※エリート上司が溺愛する〈架空の〉妻は私です。
その日の勤務を終えた紗良は、心ここに在らずの状態でエレベーターを待っていた。
(まさか周平が戻ってくるなんて……)
昔の苦々しい記憶が蘇るようだった。同じ会社で働いている以上、多少の噂話は耳に入ってくるが出来れば直接会いたくなかった。
気晴らしに服でも買いに行こうか。そろそろ秋の新作が街に出回る頃だ。それとも新しい茶葉でも仕入れようか。

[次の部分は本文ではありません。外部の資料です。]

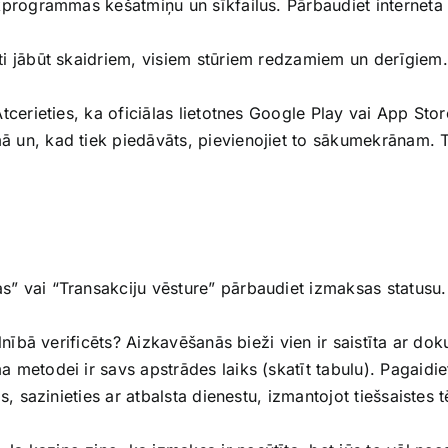
kprogrammas kešatmiņu un sīkfailus. Pārbaudiet internet
 jābūt skaidriem, visiem stūriem redzamiem un derīgiem. 
tcerieties, ka oficiālas lietotnes Google Play vai App Stor
 un, kad tiek piedāvāts, pievienojiet to sākumekrānam. Ta
 vai “Transakciju vēsture” pārbaudiet izmaksas statusu. P
ilnībā verificēts? Aizkavēšanās bieži vien ir saistīta ar d
metodei ir savs apstrādes laiks (skatīt tabulu). Pagaidie
s, sazinieties ar atbalsta dienestu, izmantojot tiešsaistes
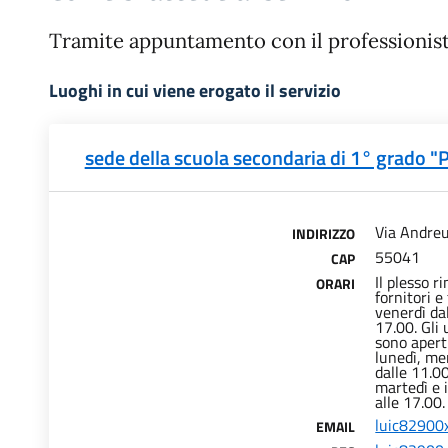
Tramite appuntamento con il professionis
Luoghi in cui viene erogato il servizio
sede della scuola secondaria di 1° grado "Pi
Via Andreu
INDIRIZZO
55041
CAP
Il plesso r
ORARI
fornitori e
venerdì dal
17.00. Gli 
sono aperti
lunedì, me
dalle 11.0
martedì e i
alle 17.00.
luic82900x
EMAIL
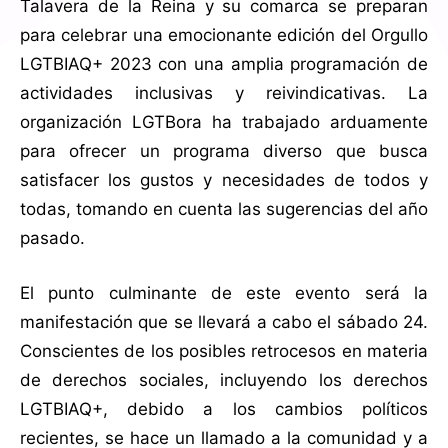
Talavera de la Reina y su comarca se preparan
para celebrar una emocionante edición del Orgullo
LGTBIAQ+ 2023 con una amplia programación de
actividades inclusivas y reivindicativas. La
organización LGTBora ha trabajado arduamente
para ofrecer un programa diverso que busca
satisfacer los gustos y necesidades de todos y
todas, tomando en cuenta las sugerencias del año
pasado.
El punto culminante de este evento será la
manifestación que se llevará a cabo el sábado 24.
Conscientes de los posibles retrocesos en materia
de derechos sociales, incluyendo los derechos
LGTBIAQ+, debido a los cambios políticos
recientes, se hace un llamado a la comunidad y a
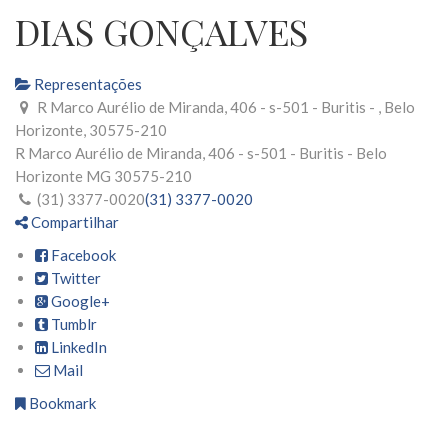
DIAS GONÇALVES
Representações
R Marco Aurélio de Miranda, 406 - s-501 - Buritis - , Belo
Horizonte, 30575-210
R Marco Aurélio de Miranda, 406 - s-501 - Buritis -
Belo
Horizonte
MG
30575-210
(31) 3377-0020
(31) 3377-0020
Compartilhar
Facebook
Twitter
Google+
Tumblr
LinkedIn
Mail
Bookmark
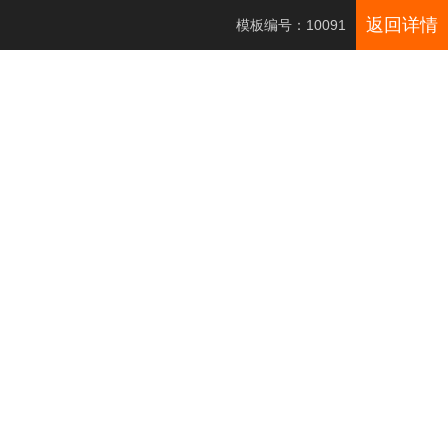
返回详情
模板编号：10091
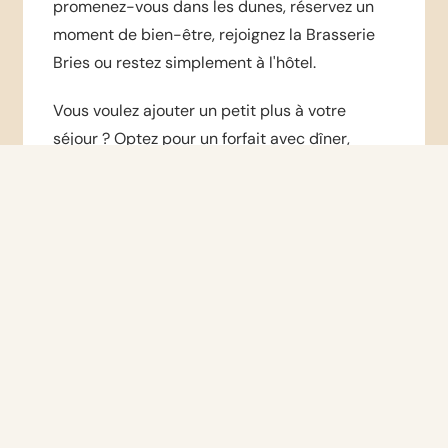
promenez-vous dans les dunes, réservez un
moment de bien-être, rejoignez la Brasserie
Bries ou restez simplement à l'hôtel.
Vous voulez ajouter un petit plus à votre
séjour ? Optez pour un forfait avec dîner,
bien-être privé, vélo ou golf. Vous pouvez
également célébrer Noël et le Nouvel An au
Badhotel Renesse, avec des dîners festifs, une
ambiance chaleureuse et la plage à quelques
pas.
Pour les réunions d'affaires, le Badhotel
Renesse offre également un cadre agréable.
Vous combinez salles de réunion, chambres
d'hôtel, restauration, activités de plein air et
service personnalisé en un seul endroit.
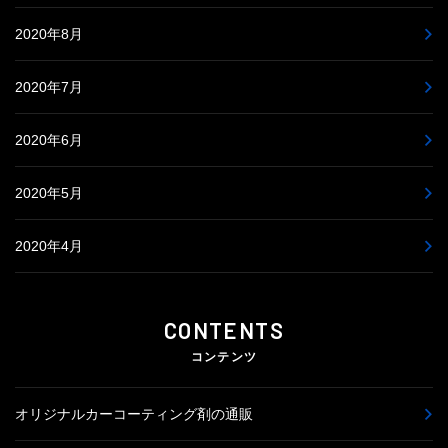
2020年8月
2020年7月
2020年6月
2020年5月
2020年4月
CONTENTS
コンテンツ
オリジナルカーコーティング剤の通販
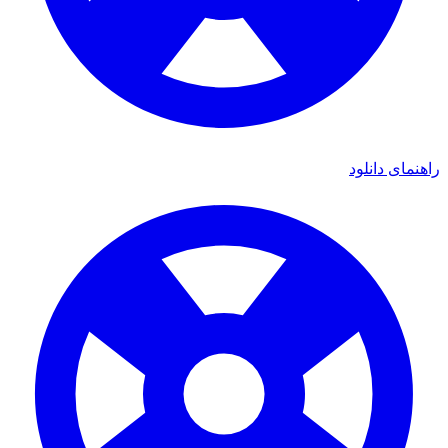
ای دانلود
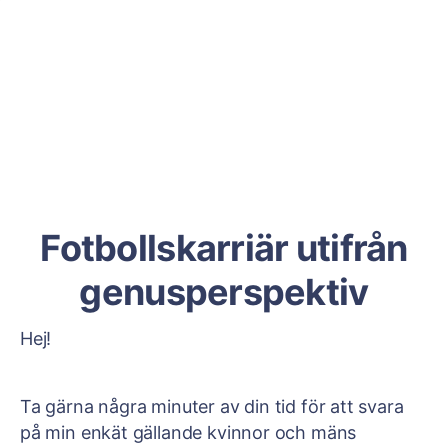
Fotbollskarriär utifrån
genusperspektiv
Hej!
Ta gärna några minuter av din tid för att svara
på min enkät gällande kvinnor och mäns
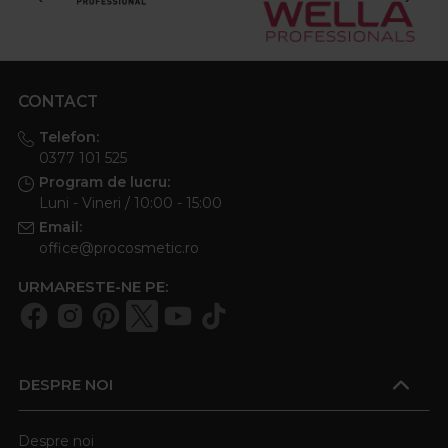
CONTACT
Telefon:
0377 101 525
Program de lucru:
Luni - Vineri / 10:00 - 15:00
Email:
office@procosmetic.ro
URMARESTE-NE PE:
DESPRE NOI
Despre noi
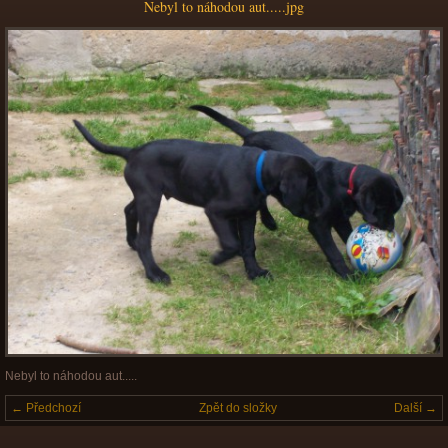
Nebyl to náhodou aut.....jpg
Nebyl to náhodou aut.....
← Předchozí
Zpět do složky
Další →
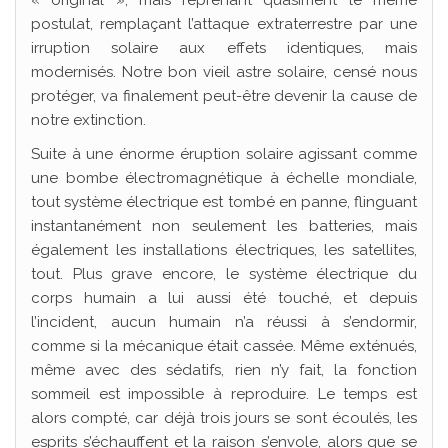
« original », mais reprenant quasiment le même
postulat, remplaçant l’attaque extraterrestre par une
irruption solaire aux effets identiques, mais
modernisés. Notre bon vieil astre solaire, censé nous
protéger, va finalement peut-être devenir la cause de
notre extinction.
Suite à une énorme éruption solaire agissant comme
une bombe électromagnétique à échelle mondiale,
tout système électrique est tombé en panne, flinguant
instantanément non seulement les batteries, mais
également les installations électriques, les satellites,
tout. Plus grave encore, le système électrique du
corps humain a lui aussi été touché, et depuis
l’incident, aucun humain n’a réussi à s’endormir,
comme si la mécanique était cassée. Même exténués,
même avec des sédatifs, rien n’y fait, la fonction
sommeil est impossible à reproduire. Le temps est
alors compté, car déjà trois jours se sont écoulés, les
esprits s’échauffent et la raison s’envole, alors que se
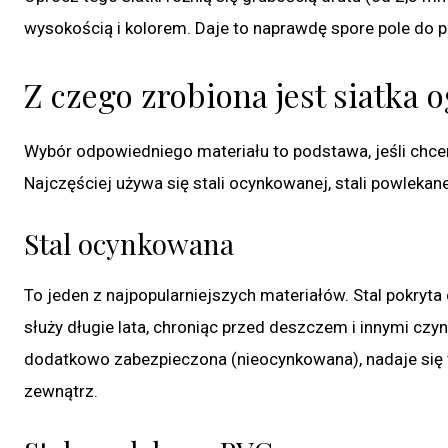
wysokością i kolorem. Daje to naprawdę spore pole do p
Z czego zrobiona jest siatka
Wybór odpowiedniego materiału to podstawa, jeśli chcemy
Najczęściej używa się stali ocynkowanej, stali powleka
Stal ocynkowana
To jeden z najpopularniejszych materiałów. Stal pokryta
służy długie lata, chroniąc przed deszczem i innymi czyn
dodatkowo zabezpieczona (nieocynkowana), nadaje się 
zewnątrz.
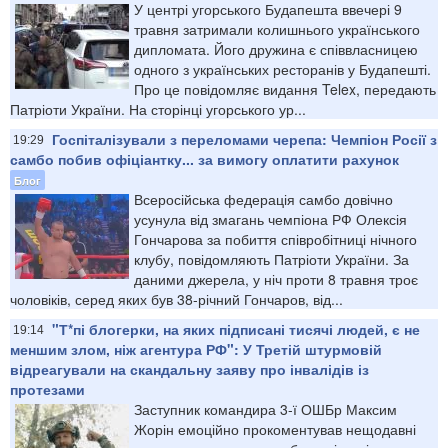
У центрі угорського Будапешта ввечері 9
травня затримали колишнього українського
дипломата. Його дружина є співвласницею
одного з українських ресторанів у Будапешті.
Про це повідомляє видання Telex, передають
Патріоти України. На сторінці угорського ур...
Госпіталізували з переломами черепа: Чемпіон Росії з
19:29
самбо побив офіціантку... за вимогу оплатити рахунок
Блог
Всеросійська федерація самбо довічно
усунула від змагань чемпіона РФ Олексія
Гончарова за побиття співробітниці нічного
клубу, повідомляють Патріоти України. За
даними джерела, у ніч проти 8 травня троє
чоловіків, серед яких був 38-річний Гончаров, від...
"Т*пі блогерки, на яких підписані тисячі людей, є не
19:14
меншим злом, ніж агентура РФ": У Третій штурмовій
відреагували на скандальну заяву про інвалідів із
протезами
Заступник командира 3-ї ОШБр Максим
Жорін емоційно прокоментував нещодавні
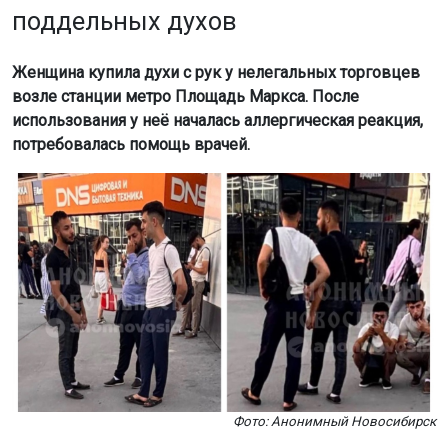
поддельных духов
Женщина купила духи с рук у нелегальных торговцев
возле станции метро Площадь Маркса. После
использования у неё началась аллергическая реакция,
потребовалась помощь врачей.
Фото: Анонимный Новосибирск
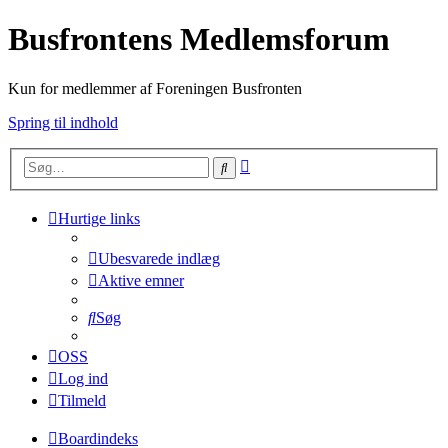
Busfrontens Medlemsforum
Kun for medlemmer af Foreningen Busfronten
Spring til indhold
Avanceret
Søg
søgning
Hurtige links
Ubesvarede indlæg
Aktive emner
Søg
OSS
Log ind
Tilmeld
Boardindeks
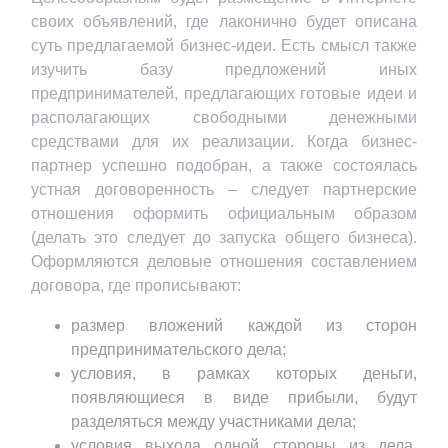
своих объявлений, где лаконично будет описана
суть предлагаемой бизнес-идеи. Есть смысл также
изучить базу предложений иных
предпринимателей, предлагающих готовые идеи и
располагающих свободными денежными
средствами для их реализации. Когда бизнес-
партнер успешно подобран, а также состоялась
устная договоренность – следует партнерские
отношения оформить официальным образом
(делать это следует до запуска общего бизнеса).
Оформляются деловые отношения составлением
договора, где прописывают:
размер вложений каждой из сторон
предпринимательского дела;
условия, в рамках которых деньги,
появляющиеся в виде прибыли, будут
разделяться между участниками дела;
условия выхода одной стороны из дела,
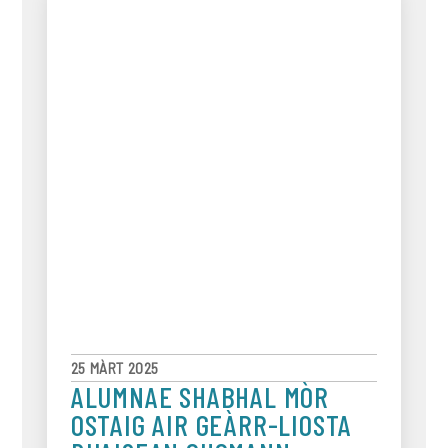
25 MÀRT 2025
ALUMNAE SHABHAL MÒR
OSTAIG AIR GEÀRR-LIOSTA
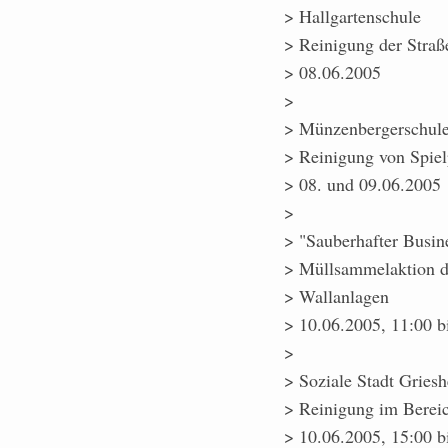
> Hallgartenschule
> Reinigung der Stra
> 08.06.2005
>
> Münzenbergerschule
> Reinigung von Spiel
> 08. und 09.06.2005
>
> "Sauberhafter Busin
> Müllsammelaktion d
> Wallanlagen
> 10.06.2005, 11:00 b
>
> Soziale Stadt Gries
> Reinigung im Berei
> 10.06.2005, 15:00 b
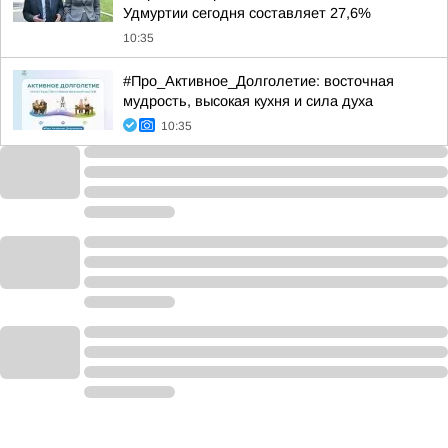
Удмуртии сегодня составляет 27,6%
10:35
#Про_Активное_Долголетие: восточная
мудрость, высокая кухня и сила духа
10:35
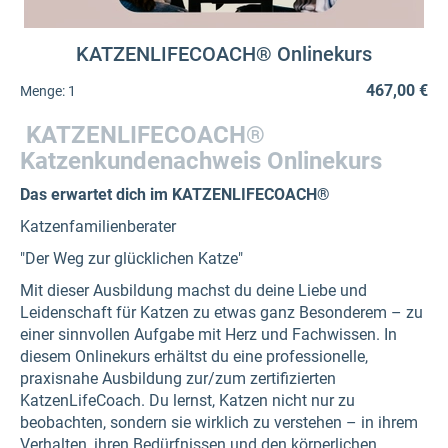
KATZENLIFECOACH® Onlinekurs
467,00 €
Menge:
1
KATZENLIFECOACH®
Katzenkundenachweis
Onlinekurs
Das erwartet dich im K
ATZENLIFECOACH®
Katzenfamilienberater
"Der Weg zur glücklichen Katze"
Mit dieser Ausbildung machst du deine Liebe und
Leidenschaft für Katzen zu etwas ganz Besonderem – zu
einer sinnvollen Aufgabe mit Herz und Fachwissen. In
diesem Onlinekurs erhältst du eine professionelle,
praxisnahe Ausbildung zur/zum zertifizierten
KatzenLifeCoach. Du lernst, Katzen nicht nur zu
beobachten, sondern sie wirklich zu verstehen – in ihrem
Verhalten, ihren Bedürfnissen und den körperlichen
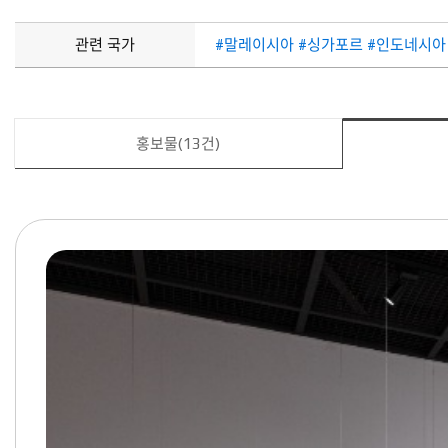
관련 국가
#말레이시아 #싱가포르 #인도네시아 
홍보물(13건)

紗良はやってきたエレベーターに乗り込みむと一階のボタンを押した。エントリーゲートを抜け、街に繰り出そうとスマホを手に取った瞬間、怪しい影がひとつ忍び寄ってくる。
「紗良、今帰りか?」
「周平……」
紗良はトートバッグの持ち手を握りしめると、片手を上げた周平の脇を意図的に素通りした。
「冷たいな」
あからさまに避けられ、周平は苦笑した。紗良は仕方なくその場に立ち止まった。
「優しくする理由が……ないもの」
苦々しいものが口の中に広がっていく。
待ち伏せなんかされて喜んで抱きつくとでも思ったのか?
「私、彼氏がいるの。もう周平とは恋人でもなんでもないんだから気安く話しかけないで」
紗良はそう言うと周平を振り返ることなくエントランスを早足で駆け抜けた。
周平に聞きたいことは山ほどあった。
どうして離婚したのか。転勤先の福岡で何があったのか。奥さんと子供はどうしたのか。
昔と変わらない周平の横顔を見たら、ジクジクと心の古傷が痛み出した。自分ではすっかり治ったものだと思っていたのに、実際にはまだカサブタで些細な衝撃でも血が滲み出してくる。